For the time being, the board, which is to be appointed by the president with Senate confirmation, is prevented from rationing care, raising premiums, increasing cost sharing, restricting benefits or altering eligibility requirements, Avik Roy, an analyst with Monness, Crespi, Hardt & Co., pointed out in written testimony.

Because of those restrictions, the board's cost-cutting focus, at least until 2020, would be on Medicare Parts C and D, which covers prescription drug prices.

Thus, "the aspects of Medicare that most involve individual choice and prudent cost-sharing are the ones that appear to be the most likely to wither under IPAB, as it is currently structured," Roy said.

According to the Medicare trustees' annual report, Part D is working as its spending is 41 percent lower than their initial 10-year estimate. (See BioWorld Today, June 20, 2011.)

Sen.

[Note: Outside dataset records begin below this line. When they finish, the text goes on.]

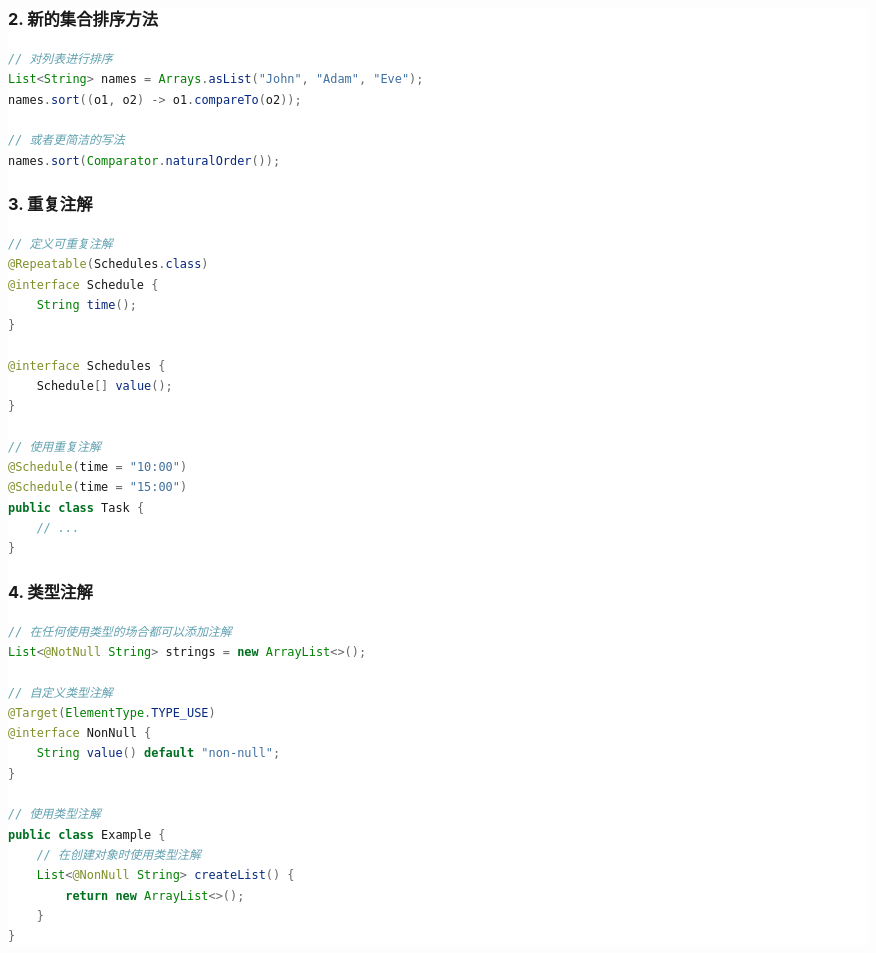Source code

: ### 2. 新的集合排序方法

```java
// 对列表进行排序
List<String> names = Arrays.asList("John", "Adam", "Eve");
names.sort((o1, o2) -> o1.compareTo(o2));

// 或者更简洁的写法
names.sort(Comparator.naturalOrder());
```

### 3. 重复注解

```java
// 定义可重复注解
@Repeatable(Schedules.class)
@interface Schedule {
    String time();
}

@interface Schedules {
    Schedule[] value();
}

// 使用重复注解
@Schedule(time = "10:00")
@Schedule(time = "15:00")
public class Task {
    // ...
}
```

### 4. 类型注解

```java
// 在任何使用类型的场合都可以添加注解
List<@NotNull String> strings = new ArrayList<>();

// 自定义类型注解
@Target(ElementType.TYPE_USE)
@interface NonNull {
    String value() default "non-null";
}

// 使用类型注解
public class Example {
    // 在创建对象时使用类型注解
    List<@NonNull String> createList() {
        return new ArrayList<>();
    }
}
```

John Cornyn (R-Texas) attributed the savings in the prescription drug plan to the injection of competition and choice into the system. Cornyn plans to introduce a bill in the Senate to repeal IPAB as a companion bill to the Medicare Decisions Accountability Act, H.R. 452, which was introduced in the House in February by Rep. Phil Roe (R-Tenn.).

The House bill has 161 sponsors from both sides of the aisle and has been endorsed by the American Medical Association and a coalition of more than 270 health care-related organizations.

Other concerns raised at Wednesday's hearing had to do with the impact to access and the nature of IPAB itself. Several lawmakers cited Medicare's chief actuary Richard Foster's dire forecast that, under the Affordable Care Act, physicians will be paid half of what their services cost by the end of this decade. He projected payment would drop to 33 percent of costs in the decades ahead. The result is likely to be fewer physicians accepting Medicare patients.

Rep. Frank Pallone (D-N.J.), the ranking member of the subcommittee, spoke against IPAB, saying it is about "a growing imperialistic presidency." He compared it to the Defense Base Closure and Realignment Commission that removed Congress from the decisions about military base closures.

The idea that Congress is not capable of making the right choices is not true, Pallone said.

During her testimony, Health and Human Services Secretary Kathleen Sebelius said President Barrack Obama is considering appointments to the board, even though IPAB would not be effective for two years after his current term.

Sebelius acknowledged that the Congressional Budget Office is correct in saying IPAB isn't necessary now, but she called the board an essential "backstop" and "failsafe" to ensure the survival of Medicare.

"We don't know about the future," she added.

Other people defending the board also acknowledged the progress Medicare is making. The Affordable Care Act rewards good behavior and penalizes bad behavior to reform the system, Judy Feder, a senior fellow at the Center for American Progress, testified. IPAB ensures those reforms are met.

Feder, who responded when asked that she has discussed serving on IPAB with the administration, said Congress would be misguided to appeal the board. Rather, its authority should be expanded to all payers since Medicare can go only so far to ensure efficiency in health care.

The president called for strengthening IPAB in his 2012 budget plan. (See BioWorld Today, April 18, 2011.)

His overall strategy for health care cost containment is dependent on $500 billion in savings in the Medicare and Medicaid programs by 2023 and an additional $1 trillion in the following decade. "But if we're wrong, and Medicare costs rise faster than we expect, then this approach will give the independent commission the authority to make additional savings by further improving Medicare," Obama said in discussing his plan.

Biopharma continues to have "significant concerns about the overly broad powers of the unelected IPAB, which could enact sweeping Medicare changes without congressional oversight and which would not be subject to judicial or administrative review," John Castellani, president and CEO of the Pharmaceutical Research and Manufacturers of America, said earlier this year in response to the president's plan.